In recent years, I have read studies, talked with architects, met with other pastors, heard from churchgoers of all generations, and I wanted to summarize some surprising church building trends for you.  Many of these have seen a significant shift in recent years.

  1. Turn the Lights On – If the goal is to have a dynamic presentation on stage, then it makes sense why so many churches built their spaces with little to no outside light which made them feel like a theatrical production space.  More designers are now incorporating windows and bright lights again.  When the house lights are brighter, the focus can be on the congregation more than just those on stage.
  2. Make the Space Sacred [Again] – A popular trend in recent decades was to make the church campus feel as modern and trendy as the hippest building in town.  The pushback people are starting to notice from many generations is the desire to gather in a place that doesn’t feel like everything else they have been a part of all week.  While the trend was to make more secular-like auditoriums, I am noticing a revival in younger generations longing for more sacred-like sanctuaries.
  3. Don’t Build Too Big – The larger the building, the more difficult it is to fill it.  And if it isn’t full, it feels like something is wrong.  The other dynamic is a troubling stewardship of spending a lot of money on a building that might get used once a week.  With the slowing of the megachurch model and the increase of the multisite model, many churches are opting to build smaller and fill more often.
  4. Less Is More – The more design and decorations go up, the less the message can get across.  Instead of busy and cluttered design, sharp minimalism seems to be taking root.  With the rise of communicating through projectors and TVs, a blank canvas on the wall allows for graphics and colored-lighting to completely change the feel of a room with a couple of mouse clicks.
  5. Make Clear Directions – The longer you have been at your church, the more unaware you have become of how clear your campus navigates.  While most churches desire to have hospitable and helpful greeter teams, there is also a goal to have uniform and clear signage to provide clear directions if no one was actually there to help guide the way.

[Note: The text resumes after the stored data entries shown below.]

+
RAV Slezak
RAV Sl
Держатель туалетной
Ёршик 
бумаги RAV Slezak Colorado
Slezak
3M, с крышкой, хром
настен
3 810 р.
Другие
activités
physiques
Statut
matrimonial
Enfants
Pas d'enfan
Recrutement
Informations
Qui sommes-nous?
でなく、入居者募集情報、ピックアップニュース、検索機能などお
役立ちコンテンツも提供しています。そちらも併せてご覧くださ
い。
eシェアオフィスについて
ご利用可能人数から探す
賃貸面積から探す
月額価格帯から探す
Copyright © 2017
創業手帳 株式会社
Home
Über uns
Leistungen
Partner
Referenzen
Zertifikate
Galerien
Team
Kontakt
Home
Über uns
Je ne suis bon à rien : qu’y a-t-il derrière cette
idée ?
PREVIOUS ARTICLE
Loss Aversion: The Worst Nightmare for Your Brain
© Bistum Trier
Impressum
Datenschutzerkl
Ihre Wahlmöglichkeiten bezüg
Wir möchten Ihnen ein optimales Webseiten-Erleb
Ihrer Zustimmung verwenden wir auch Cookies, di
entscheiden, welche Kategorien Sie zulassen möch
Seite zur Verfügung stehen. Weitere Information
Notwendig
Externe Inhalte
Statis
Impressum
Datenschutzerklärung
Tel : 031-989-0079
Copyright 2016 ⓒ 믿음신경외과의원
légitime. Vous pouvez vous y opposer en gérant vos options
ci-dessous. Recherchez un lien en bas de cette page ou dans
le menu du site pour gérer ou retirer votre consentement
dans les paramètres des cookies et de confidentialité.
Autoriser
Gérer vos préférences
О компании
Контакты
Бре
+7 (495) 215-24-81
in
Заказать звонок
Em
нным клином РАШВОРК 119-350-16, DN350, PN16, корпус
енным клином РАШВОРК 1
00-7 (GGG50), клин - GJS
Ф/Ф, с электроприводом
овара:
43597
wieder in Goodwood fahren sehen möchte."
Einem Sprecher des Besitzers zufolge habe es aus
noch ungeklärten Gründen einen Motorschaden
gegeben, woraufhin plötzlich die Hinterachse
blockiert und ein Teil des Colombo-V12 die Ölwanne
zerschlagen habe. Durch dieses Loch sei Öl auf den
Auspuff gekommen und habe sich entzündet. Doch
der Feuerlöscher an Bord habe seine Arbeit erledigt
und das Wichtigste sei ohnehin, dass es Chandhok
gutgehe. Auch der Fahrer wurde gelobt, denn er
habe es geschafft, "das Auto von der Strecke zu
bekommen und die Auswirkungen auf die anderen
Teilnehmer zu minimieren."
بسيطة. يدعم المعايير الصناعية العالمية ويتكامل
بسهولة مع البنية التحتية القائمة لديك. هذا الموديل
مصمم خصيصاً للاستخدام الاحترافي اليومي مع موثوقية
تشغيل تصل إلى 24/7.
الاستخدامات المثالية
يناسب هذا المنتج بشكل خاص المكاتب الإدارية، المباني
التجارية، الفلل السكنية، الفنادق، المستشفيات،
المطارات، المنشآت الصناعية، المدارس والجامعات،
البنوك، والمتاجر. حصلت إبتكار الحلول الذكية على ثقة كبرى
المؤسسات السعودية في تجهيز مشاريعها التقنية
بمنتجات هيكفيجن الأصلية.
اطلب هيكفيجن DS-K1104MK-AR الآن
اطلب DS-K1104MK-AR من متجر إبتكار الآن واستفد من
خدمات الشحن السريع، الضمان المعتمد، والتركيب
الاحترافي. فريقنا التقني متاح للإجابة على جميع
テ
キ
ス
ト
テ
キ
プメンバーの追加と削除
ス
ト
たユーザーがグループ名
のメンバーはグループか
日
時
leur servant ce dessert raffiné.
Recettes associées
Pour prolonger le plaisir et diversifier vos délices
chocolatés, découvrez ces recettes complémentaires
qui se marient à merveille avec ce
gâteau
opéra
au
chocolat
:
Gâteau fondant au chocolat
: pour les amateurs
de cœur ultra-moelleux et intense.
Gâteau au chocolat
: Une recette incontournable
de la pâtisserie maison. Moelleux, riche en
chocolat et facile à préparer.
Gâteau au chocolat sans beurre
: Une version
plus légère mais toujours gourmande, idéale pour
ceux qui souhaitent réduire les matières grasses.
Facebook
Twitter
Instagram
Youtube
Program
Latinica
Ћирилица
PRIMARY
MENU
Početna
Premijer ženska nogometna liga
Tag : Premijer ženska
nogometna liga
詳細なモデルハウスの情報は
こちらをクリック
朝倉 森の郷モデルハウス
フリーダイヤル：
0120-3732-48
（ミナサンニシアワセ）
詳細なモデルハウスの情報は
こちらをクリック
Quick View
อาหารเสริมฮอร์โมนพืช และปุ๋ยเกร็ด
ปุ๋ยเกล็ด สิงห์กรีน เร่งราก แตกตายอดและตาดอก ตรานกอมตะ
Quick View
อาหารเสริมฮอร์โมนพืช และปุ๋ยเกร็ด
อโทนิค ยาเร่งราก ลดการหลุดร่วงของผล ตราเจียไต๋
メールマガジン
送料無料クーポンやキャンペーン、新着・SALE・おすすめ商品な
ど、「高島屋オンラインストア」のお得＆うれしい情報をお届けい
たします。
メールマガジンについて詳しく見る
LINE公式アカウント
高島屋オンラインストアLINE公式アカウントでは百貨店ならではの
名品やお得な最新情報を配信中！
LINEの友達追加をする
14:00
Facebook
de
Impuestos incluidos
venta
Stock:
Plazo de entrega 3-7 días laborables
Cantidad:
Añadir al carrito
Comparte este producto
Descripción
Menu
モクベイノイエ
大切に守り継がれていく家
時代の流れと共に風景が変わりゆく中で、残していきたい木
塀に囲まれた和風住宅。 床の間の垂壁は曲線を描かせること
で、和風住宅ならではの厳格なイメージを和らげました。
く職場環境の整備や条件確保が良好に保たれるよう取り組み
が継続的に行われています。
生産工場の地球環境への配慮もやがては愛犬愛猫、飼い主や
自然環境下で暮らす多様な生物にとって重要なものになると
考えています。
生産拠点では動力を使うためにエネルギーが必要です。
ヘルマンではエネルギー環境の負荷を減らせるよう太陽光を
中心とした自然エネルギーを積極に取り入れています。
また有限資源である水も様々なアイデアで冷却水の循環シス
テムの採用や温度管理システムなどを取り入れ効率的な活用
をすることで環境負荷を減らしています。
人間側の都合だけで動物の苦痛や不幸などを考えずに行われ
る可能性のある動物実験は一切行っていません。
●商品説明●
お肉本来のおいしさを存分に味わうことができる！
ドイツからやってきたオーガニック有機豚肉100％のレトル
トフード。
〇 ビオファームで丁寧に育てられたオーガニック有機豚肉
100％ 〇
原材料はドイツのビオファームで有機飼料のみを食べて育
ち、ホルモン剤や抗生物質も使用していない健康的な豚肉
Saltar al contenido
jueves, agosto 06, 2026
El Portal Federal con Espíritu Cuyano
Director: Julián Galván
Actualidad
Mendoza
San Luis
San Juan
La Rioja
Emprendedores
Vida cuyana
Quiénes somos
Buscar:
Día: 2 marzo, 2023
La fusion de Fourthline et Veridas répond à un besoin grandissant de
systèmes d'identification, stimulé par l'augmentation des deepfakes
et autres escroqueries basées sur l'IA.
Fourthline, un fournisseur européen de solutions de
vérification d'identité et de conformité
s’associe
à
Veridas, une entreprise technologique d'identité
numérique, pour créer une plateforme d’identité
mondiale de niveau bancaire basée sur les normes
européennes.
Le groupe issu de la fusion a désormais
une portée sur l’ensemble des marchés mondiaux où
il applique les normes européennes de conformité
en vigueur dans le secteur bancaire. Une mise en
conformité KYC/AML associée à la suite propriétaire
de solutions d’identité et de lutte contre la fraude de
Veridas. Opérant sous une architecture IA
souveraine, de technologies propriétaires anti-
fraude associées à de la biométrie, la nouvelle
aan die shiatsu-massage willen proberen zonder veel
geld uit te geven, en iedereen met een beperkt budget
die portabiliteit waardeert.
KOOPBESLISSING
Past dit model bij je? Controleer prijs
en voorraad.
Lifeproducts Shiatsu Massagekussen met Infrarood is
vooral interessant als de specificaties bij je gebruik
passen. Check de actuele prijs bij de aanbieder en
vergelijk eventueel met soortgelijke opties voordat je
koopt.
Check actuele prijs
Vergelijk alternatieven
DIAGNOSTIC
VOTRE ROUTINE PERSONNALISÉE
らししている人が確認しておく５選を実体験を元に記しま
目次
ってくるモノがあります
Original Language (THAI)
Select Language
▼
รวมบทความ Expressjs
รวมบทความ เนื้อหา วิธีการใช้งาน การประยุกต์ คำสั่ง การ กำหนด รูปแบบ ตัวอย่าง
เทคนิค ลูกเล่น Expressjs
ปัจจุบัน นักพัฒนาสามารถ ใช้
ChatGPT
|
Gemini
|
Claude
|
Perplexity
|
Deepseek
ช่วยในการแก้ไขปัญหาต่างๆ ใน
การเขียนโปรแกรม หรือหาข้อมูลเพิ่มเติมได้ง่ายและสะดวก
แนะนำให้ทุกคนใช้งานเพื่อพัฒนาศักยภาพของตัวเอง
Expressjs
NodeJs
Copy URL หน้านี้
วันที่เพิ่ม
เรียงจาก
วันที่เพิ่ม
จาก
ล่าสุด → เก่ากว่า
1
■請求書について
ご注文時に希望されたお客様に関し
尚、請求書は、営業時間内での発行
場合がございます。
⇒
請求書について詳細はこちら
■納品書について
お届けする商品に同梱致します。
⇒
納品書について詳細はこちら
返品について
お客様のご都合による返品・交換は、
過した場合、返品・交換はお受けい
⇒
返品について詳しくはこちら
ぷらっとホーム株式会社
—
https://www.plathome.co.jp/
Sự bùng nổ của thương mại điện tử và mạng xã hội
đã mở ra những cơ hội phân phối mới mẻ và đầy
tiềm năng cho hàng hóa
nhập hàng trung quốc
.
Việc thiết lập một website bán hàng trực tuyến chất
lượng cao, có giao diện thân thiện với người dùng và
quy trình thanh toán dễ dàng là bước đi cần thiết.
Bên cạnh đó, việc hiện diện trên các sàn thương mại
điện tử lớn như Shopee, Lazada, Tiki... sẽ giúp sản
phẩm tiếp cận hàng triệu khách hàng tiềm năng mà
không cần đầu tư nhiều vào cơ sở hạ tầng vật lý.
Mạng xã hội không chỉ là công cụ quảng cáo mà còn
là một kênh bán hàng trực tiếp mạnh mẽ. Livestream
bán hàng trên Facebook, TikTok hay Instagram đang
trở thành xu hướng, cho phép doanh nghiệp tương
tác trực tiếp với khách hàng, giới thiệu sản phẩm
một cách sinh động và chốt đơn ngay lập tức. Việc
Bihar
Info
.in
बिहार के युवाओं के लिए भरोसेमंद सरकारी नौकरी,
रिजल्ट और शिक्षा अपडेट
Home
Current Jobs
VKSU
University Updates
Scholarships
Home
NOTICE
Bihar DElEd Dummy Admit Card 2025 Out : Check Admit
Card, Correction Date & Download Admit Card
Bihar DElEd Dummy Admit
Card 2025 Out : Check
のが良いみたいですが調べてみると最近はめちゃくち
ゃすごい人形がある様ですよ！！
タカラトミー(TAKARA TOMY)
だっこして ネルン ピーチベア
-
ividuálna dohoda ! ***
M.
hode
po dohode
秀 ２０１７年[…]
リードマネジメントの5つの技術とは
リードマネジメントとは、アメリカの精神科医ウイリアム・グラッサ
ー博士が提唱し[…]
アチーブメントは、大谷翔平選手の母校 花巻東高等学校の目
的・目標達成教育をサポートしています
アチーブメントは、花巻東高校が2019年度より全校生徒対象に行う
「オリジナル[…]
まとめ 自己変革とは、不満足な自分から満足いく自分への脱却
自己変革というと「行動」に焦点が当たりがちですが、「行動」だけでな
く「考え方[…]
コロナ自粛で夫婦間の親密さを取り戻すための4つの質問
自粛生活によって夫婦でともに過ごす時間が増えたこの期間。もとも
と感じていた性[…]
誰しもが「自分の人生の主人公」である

  6. Prioritize Flexibility – Instead of building numerous buildings for every different type of age-based or specific ministry, what if you built spaces that were flexible?  Instead of being used occasionally, a well-planned, flexible space can be used numerous times during the week.  There is a growing trend in not building spaces that are time-dated or of solitary usefulness.
  7. Open Office Spaces – During the week, the church office is typically the busiest area of the church campus.  Out of a desire to be more accessible or collaborative, some churches are diminishing the need for physical office spaces on campus altogether or at least reinventing them into a more open concept which keeps staff accessible to the congregation and open to one another rather than the expected isolated offices or office cubby system.  Designers are beginning to notice that employees desire to leave the corner office and go to a coffee shop.
  8. Intentional Gathering Space – Nowadays, the lobby is not an afterthought in the building.  In many cases, it is more intentional and sometimes even more spacious than the worship area due to a desire to have a welcoming first few minutes on campus and encouraging people to connect with others.  If a church isn’t rushing out to the parking lot, that is a good sign!
  9. Vacant and Available – Churches build for Sundays and yet so much of the spaces sit during the rest of the week.  Many churches are attempting to open up their doors for groups gathering at the campus during the week – and they don’t even have to be connected to the church’s ministry.  Some are renting space to help with building costs and others are just happy that people use them and they don’t turn into museums.

Those are just some of the recent and surprising church building trends.  As soon as these take root, I’m sure there will be some new ones.  Yet with all these trends, these are interesting and exciting days!